Saturday, July 27, 2013

Review: Democracy Despite Itself

I just finished reading Democracy Despite Itself, a book by Danny Oppenheimer and Mike Edwards. Oppenheimer is a social [edit] cognitive psychologist and Edwards is a political scientist (Danny is a good friend of mine; we've known each other since we sat across the hall from one another when I was an undergraduate research assistant and he was a graduate student).

The premise of the book is that, despite the myriad flaws of democracy, it nevertheless has a number of features that make it the most successful system of governance. Oppenheimer and Edwards split the book into two parts. The first part describes four flaws of democracy: 1) voters typically don't know about the issues at stake in elections, 2) voters are generally "irrational" decision-makers even when they do have some knowledge, 3) it's very hard to design a representative democratic system (because of biases inherent in e.g. districting, election dates, etc.), and 4) for the elected representatives, it can be very hard to know what voters really want. Nevertheless, as the second part discusses, democracies are very successful overall--in terms of peace and prosperity for their citizens--compared with other systems of government, mostly because they set up good incentives for voters and representatives.

This general account sounds very reasonable overall, and DDI is a fun, easy read. It's filled with straightforward and clear examples (often from sports) that make the phenomena easy to understand. Danny wanted to call his book "DemoCrazy," and that nicely captures both the thesis and the tone of the book.

Despite how much I liked the book, I want to make two slightly critical points. First, DDI spends only a short amount of time on how to solve the problems it outlines (or even whether they are soluble). This is fine for a short book, but at times I worried that the two-part organization--"democracy is surprisingly crazy but yet works surprisingly well"--made the authors equate different kinds of problems that should be distinguished. While the quirks of human cognition--like our susceptibility to framing effects--aren't something that we can correct, other problems can be addressed, such as flaws in redistricting. While, as Oppenheimer and Edwards point out, there are many different metrics by which to assess the fairness of a redistricting scheme, some redistricting schemes aren't fair. There not be one single perfect solution, but we can definitely do better.  If redistricting choices are made by partisan groups, then they are especially likely to be unfair.

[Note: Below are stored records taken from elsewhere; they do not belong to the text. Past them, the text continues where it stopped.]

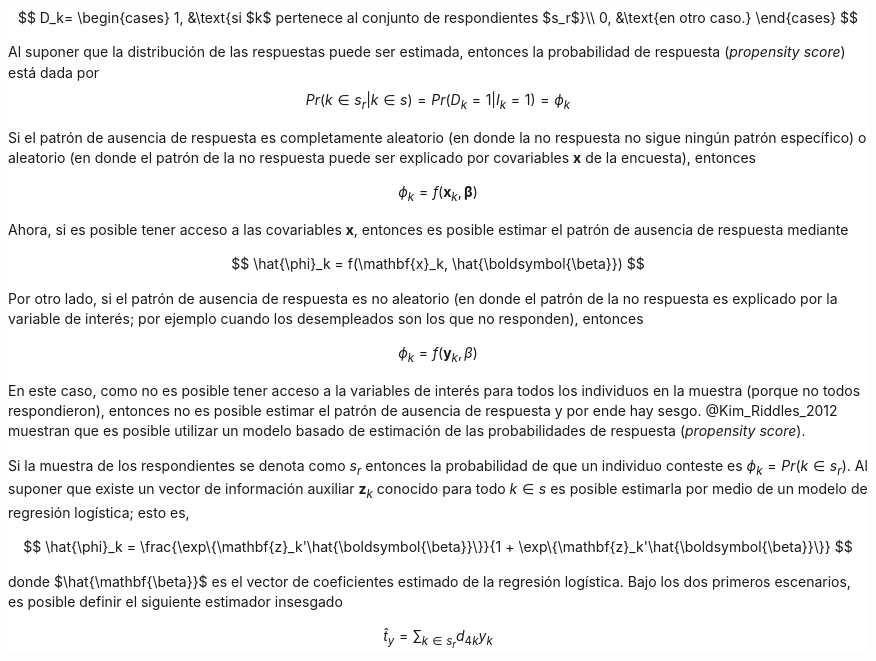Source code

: 
$$
D_k=
\begin{cases}
1,  &\text{si $k$ pertenece al conjunto de respondientes $s_r$}\\
0,  &\text{en otro caso.}
\end{cases}
$$

Al suponer que la distribución de las respuestas puede ser estimada, entonces la probabilidad de respuesta (*propensity score*) está dada por
$$
Pr(k\in s_r|k\in s)=Pr(D_k = 1|I_k = 1)=\phi_k 
$$

Si el patrón de ausencia de respuesta es completamente aleatorio (en donde la no respuesta no sigue ningún patrón específico) o aleatorio (en donde el patrón de la no respuesta puede ser explicado por covariables $\mathbf{x}$ de la encuesta), entonces 

$$
\phi_k = f(\mathbf{x}_k, \boldsymbol{\beta})
$$

Ahora, si es posible tener acceso a las covariables $\mathbf{x}$, entonces es posible estimar el patrón de ausencia de respuesta mediante 

$$
\hat{\phi}_k = f(\mathbf{x}_k, \hat{\boldsymbol{\beta}})
$$

Por otro lado, si el patrón de ausencia de respuesta es no aleatorio (en donde el patrón de la no respuesta es explicado por la variable de interés; por ejemplo cuando los desempleados son los que no responden), entonces 

$$
\phi_k = f(\mathbf{y}_k, \beta)
$$ 

En este caso, como no es posible tener acceso a la variables de interés para todos los individuos en la muestra (porque no todos respondieron), entonces no es posible estimar el patrón de ausencia de respuesta y por ende hay sesgo. @Kim_Riddles_2012 muestran que es posible utilizar un modelo basado de estimación de las probabilidades de respuesta (*propensity score*). 

Si la muestra de los respondientes se denota como $s_r$ entonces la probabilidad de que un individuo conteste es $\phi_k = Pr(k \in s_r)$. Al suponer que existe un vector de información auxiliar $\mathbf{z}_k$ conocido  para todo $k\in s$ es posible estimarla por medio de un modelo de regresión logística; esto es, 

$$
\hat{\phi}_k = \frac{\exp\{\mathbf{z}_k'\hat{\boldsymbol{\beta}}\}}{1 + \exp\{\mathbf{z}_k'\hat{\boldsymbol{\beta}}\}}
$$

donde $\hat{\mathbf{\beta}}$ es el vector de coeficientes estimado de la regresión logística. Bajo los dos primeros escenarios, es posible definir el siguiente estimador insesgado

$$
\hat{t}_y=\sum_{k\in s_r}d_{4k}y_k
$$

Second, DDI doesn't distinguish between problems that cause bias and those that cause variance. Consider elections as a method for estimating what governance a group of people wants. (This is potentially problematic but let's go with it for now). Let's start with the simplest case. Imagine Alice, a single individual. Alice has perfect knowledge of the policy landscape. She is a rational decision-maker. Presented with an infinite array of possible representatives who vary in their stated policies, she can then easily choose the one whose policies minimize her regret.

Now move away from this world in a few different directions. Imagine that she has only a random sample of a few possible representatives in each election. And she has only partial knowledge of each representative's position (assuming facts are sampled at random). Now finally, imagine there are thousands of Alices, each making their own decisions in accord with their own interest based on their own partial knowledge of the issues. It's easy to see that each of these lead to higher average regret for Alice (variance). But there is no systematic bias in the system yet. This seems like a reasonable model of some of the issues that DDI discusses, especially problems of imperfect knowledge on the part of the voters and representatives.

But there are other problems that would lead to bias, rather than variance. Imagine that the election is rigged, Alice's district is gerrymandered, her access to information is systematically manipulated. All of these systematically change the long-run fairness of the system. Of course we would want to reduce variance if we could, but these kinds of biasing factors seem much more dire. Distinguishing between the two feels important.

Outside of these minor concerns, DDI is a clear and engaging look at the topic. It's very well written also. I recommend it to anyone curious about the intersection of psychology and politics.